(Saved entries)
=======

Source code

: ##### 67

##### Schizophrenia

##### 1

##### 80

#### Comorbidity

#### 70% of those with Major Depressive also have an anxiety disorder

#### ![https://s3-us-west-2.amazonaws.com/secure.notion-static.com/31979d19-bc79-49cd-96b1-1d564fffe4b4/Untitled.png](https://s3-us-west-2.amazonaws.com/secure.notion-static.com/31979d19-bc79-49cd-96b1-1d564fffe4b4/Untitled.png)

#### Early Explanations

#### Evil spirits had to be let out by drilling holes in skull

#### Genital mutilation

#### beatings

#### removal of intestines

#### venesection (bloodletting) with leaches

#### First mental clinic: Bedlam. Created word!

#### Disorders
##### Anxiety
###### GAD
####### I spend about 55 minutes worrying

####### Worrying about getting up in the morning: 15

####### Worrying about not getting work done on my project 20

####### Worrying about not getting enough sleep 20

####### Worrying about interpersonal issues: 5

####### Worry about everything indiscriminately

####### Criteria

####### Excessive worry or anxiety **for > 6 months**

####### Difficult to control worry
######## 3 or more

=======

▶ **TRY IT**:
What this exercise asks for is the data above, retyped exactly.

▶ **RESPONSE AREA**:
Source code

: ##### 67

##### Schizophrenia

##### 1

##### 80

#### Comorbidity

#### 70% of those with Major Depressive also have an anxiety disorder

#### ![https://s3-us-west-2.amazonaws.com/secure.notion-static.com/31979d19-bc79-49cd-96b1-1d564fffe4b4/Untitled.png](https://s3-us-west-2.amazonaws.com/secure.notion-static.com/31979d19-bc79-49cd-96b1-1d564fffe4b4/Untitled.png)

#### Early Explanations

#### Evil spirits had to be let out by drilling holes in skull

#### Genital mutilation

#### beatings

#### removal of intestines

#### venesection (bloodletting) with leaches

#### First mental clinic: Bedlam. Created word!

#### Disorders
##### Anxiety
###### GAD
####### I spend about 55 minutes worrying

####### Worrying about getting up in the morning: 15

####### Worrying about not getting work done on my project 20

####### Worrying about not getting enough sleep 20

####### Worrying about interpersonal issues: 5

####### Worry about everything indiscriminately

####### Criteria

####### Excessive worry or anxiety **for > 6 months**

####### Difficult to control worry
######## 3 or more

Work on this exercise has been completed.